En étudiant les motivations derrière le choix de cet odonyme féminin, nous découvrons comment celui-ci suscitera le désir de faire une place aux femmes, plus spécialement aux femmes ordinaires, dans la toponymie. Les enjeux qu’entraîne la désignation de noms de rues, le questionnement sur la valeur des acteurs historiques, tout comme l’ambition de favoriser la reconnaissance des groupes marginalisés, devient particulièrement d’actualité à Gatineau en 2006 et 2007 alors qu’une nouvelle voie routière stratégique — dont l’aboutissement prit plus de 30 ans — demande à être baptisée. Parmi les 72 propositions faites au Comité de toponymie de Gatineau, un citoyen, Gabriel Guertin, soumet le nom « des Allumettières », affirmant que l’idée lui était venue spontanément, se remémorant ces ouvrières dont son arrière-grand-mère lui avait si souvent parlées[1].

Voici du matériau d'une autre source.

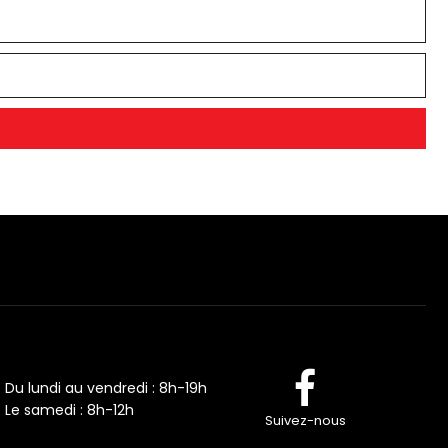
Du lundi au vendredi : 8h-19h
Le samedi : 8h-12h
Suivez-nous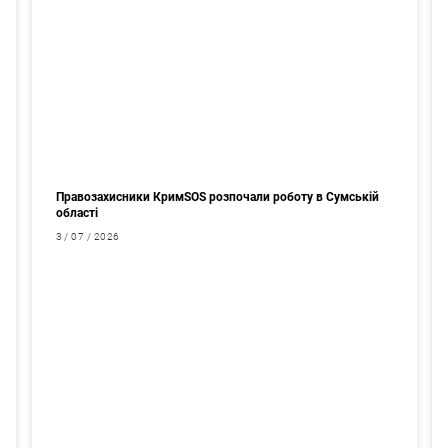
Правозахисники КримSOS розпочали роботу в Сумській
області
3 / 07 / 2026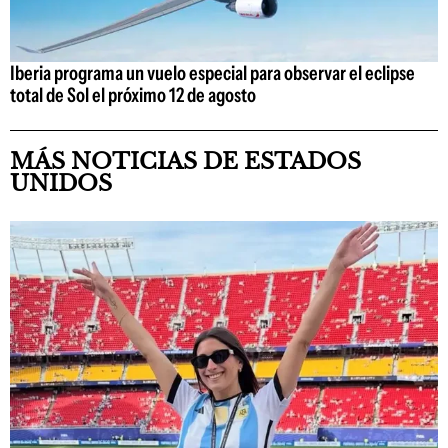
Iberia programa un vuelo especial para observar el eclipse
total de Sol el próximo 12 de agosto
MÁS NOTICIAS DE ESTADOS
UNIDOS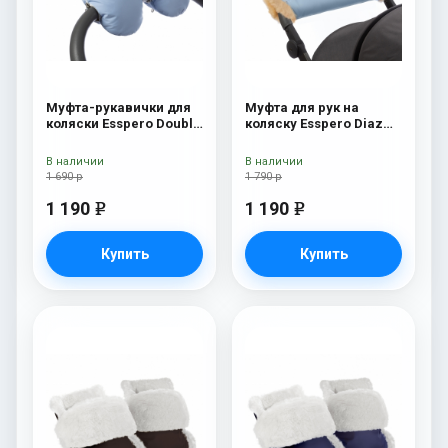
Муфта-рукавички для
Муфта для рук на
коляски Esspero Double
коляску Esspero Diaz
(Натуральная шерсть)
(Натуральная шерсть)
Blue Mountain
Blue Mountain
В наличии
В наличии
1 690 р
1 790 р
1 190
1 190
e
e
Купить
Купить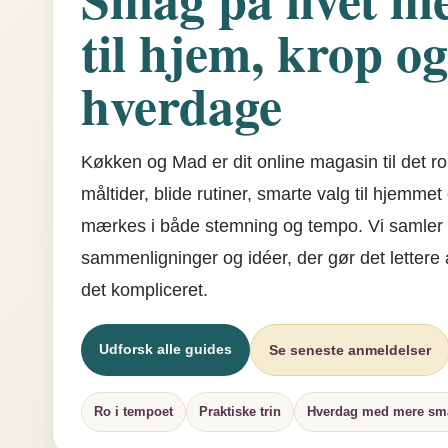
til hjem, krop og
hverdage
Køkken og Mad er dit online magasin til det r
måltider, blide rutiner, smarte valg til hjemmet
mærkes i både stemning og tempo. Vi samler 
sammenligninger og idéer, der gør det lettere
det kompliceret.
Udforsk alle guides
Se seneste anmeldelser
Ro i tempoet
Praktiske trin
Hverdag med mere sm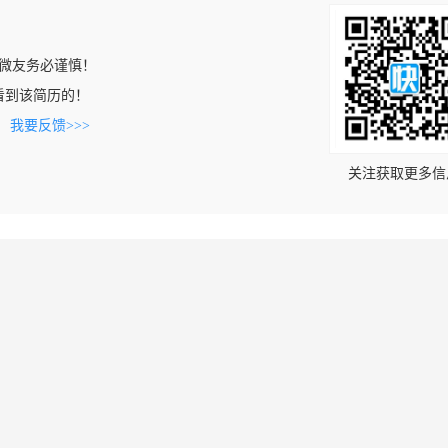
微友务必谨慎！
om上看到该简历的！
。
我要反馈>>>
关注获取更多信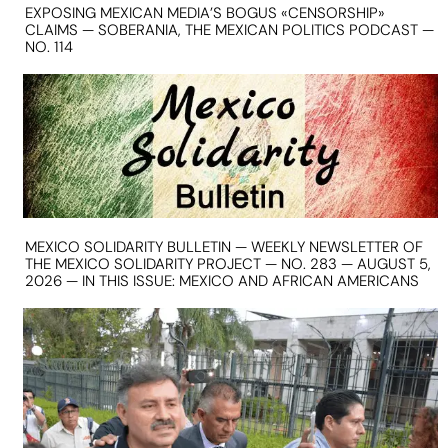
EXPOSING MEXICAN MEDIA’S BOGUS «CENSORSHIP»
CLAIMS — SOBERANIA, THE MEXICAN POLITICS PODCAST —
NO. 114
MEXICO SOLIDARITY BULLETIN — WEEKLY NEWSLETTER OF
THE MEXICO SOLIDARITY PROJECT — NO. 283 — AUGUST 5,
2026 — IN THIS ISSUE: MEXICO AND AFRICAN AMERICANS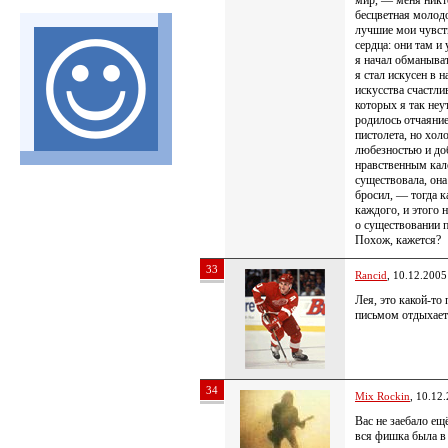
мир, — меня никто
бесцветная молодо
лучшие мои чувств
сердца: они там и
я начал обманыват
я стал искусен в н
искусства счастли
которых я так неу
родилось отчаяние
пистолета, но хол
любезностью и до
нравственным кал
существовала, она 
бросил, — тогда к
каждого, и этого 
о существовании 
Похож, кажется?
33
Rancid
, 10.12.2005
Лея, это какой-то 
письмом отдыхает
34
Mix Rockin
, 10.12
Вас не заебало ещ
вся фишка была в 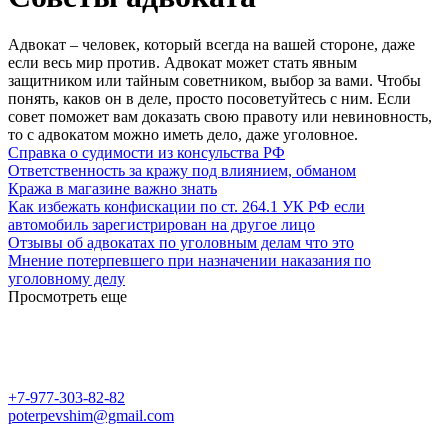
Адвокат – человек, который всегда на вашей стороне, даже
если весь мир против. Адвокат может стать явным
защитником или тайным советником, выбор за вами. Чтобы
понять, каков он в деле, просто посоветуйтесь с ним. Если
совет поможет вам доказать свою правоту или невиновность,
то с адвокатом можно иметь дело, даже уголовное.
Справка о судимости из консульства РФ
Ответственность за кражу под влиянием, обманом
Кража в магазине важно знать
Как избежать конфискации по ст. 264.1 УК РФ если
автомобиль зарегистрирован на другое лицо
Отзывы об адвокатах по уголовным делам что это
Мнение потерпевшего при назначении наказания по
уголовному делу
Просмотреть еще
+7-977-303-82-82
poterpevshim@gmail.com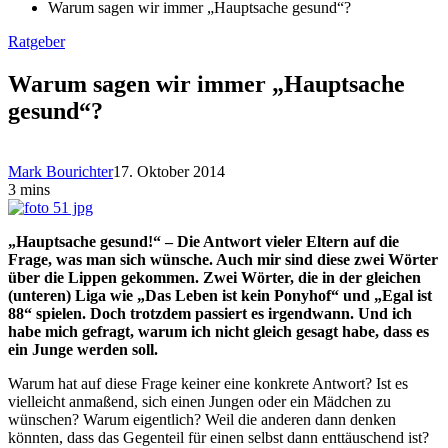
Warum sagen wir immer „Hauptsache gesund“?
Ratgeber
Warum sagen wir immer „Hauptsache
gesund“?
Mark Bourichter
17. Oktober 2014
3 mins
„Hauptsache gesund!“ – Die Antwort vieler Eltern auf die
Frage, was man sich wünsche. Auch mir sind diese zwei Wörter
über die Lippen gekommen. Zwei Wörter, die in der gleichen
(unteren) Liga wie „Das Leben ist kein Ponyhof“ und „Egal ist
88“ spielen. Doch trotzdem passiert es irgendwann. Und ich
habe mich gefragt, warum ich nicht gleich gesagt habe, dass es
ein Junge werden soll.
Warum hat auf diese Frage keiner eine konkrete Antwort? Ist es
vielleicht anmaßend, sich einen Jungen oder ein Mädchen zu
wünschen? Warum eigentlich? Weil die anderen dann denken
könnten, dass das Gegenteil für einen selbst dann enttäuschend ist?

Après deux mois de consultation et de réflexion, l’odonyme représentant ces ouvrières de l’allumette sera finalement attribué à l’axe routier. De ce fait, nous observerons comment les témoignages de support et la justification faite par le Comité de toponymie de Gatineau soulignent les multiples symboliques qu’éveillent les allumettières. Également, comment le choix de l’odonyme fera la lumière sur des ouvrières oubliées, mais également sur le désir d’une plus grande reconnaissance des femmes dans l’espace public par le biais de la toponymie.

Le choix du Comité

L’achèvement de la construction d’un nouveau boulevard à l’automne 2006, englobant trois routes déjà existantes[2], amena le besoin de nommer cette artère avant son ouverture en décembre 2007. Dans ce contexte, la Ville de Gatineau, une entité nouvellement créée après la fusion de cinq municipalités en 2002, met en charge de ce dossier son Comité de toponymie. Pour l’occasion, une nouvelle politique de dénomination toponymique est mise en vigueur la même année, officialisant par le fait même le Comité[3]. Le fonctionnement de ce dernier ainsi que ses choix se doivent d’être conformes aux recommandations et aux politiques de la Commission de toponymie du Québec (CTQ)[4]. C’est ainsi que le Comité met en branle le processus pour nommer la nouvelle route.

La procédure commence par un premier appel à la participation citoyenne. Comme le promeut la CTQ, le déroulement de la sélection doit laisser plus de places aux résidents de la ville et le choix doit résulter d’un mécanisme démocratique[5]. Ainsi, du 18 novembre au 9 décembre 2006, les Gatinois sont invités à proposer leurs suggestions pour nommer le nouveau boulevard. Au total, 72 propositions sont reçues. Le Comité procède donc à la sélection des soumissions satisfaisant le mieux ses critères. Cinq noms sont retenus : Aimé-Guertin, des Allumettières, Asticou, Jos-Montferrand et Philemon-Wright[6]. Ainsi, débute la deuxième phase de consultation. Entre le 20 janvier et le 18 février 2007, tous sont invités à voter sur la question[7]. Le 21 février, le Comité annonce que l’odonyme « des Allumettières » est le grand gagnant avec 44,8 % de votes[8]. Le choix est officialisé par les élus municipaux une semaine plus tard. En date du 3 décembre 2007, le boulevard des Allumettières est enfin ouvert à la circulation.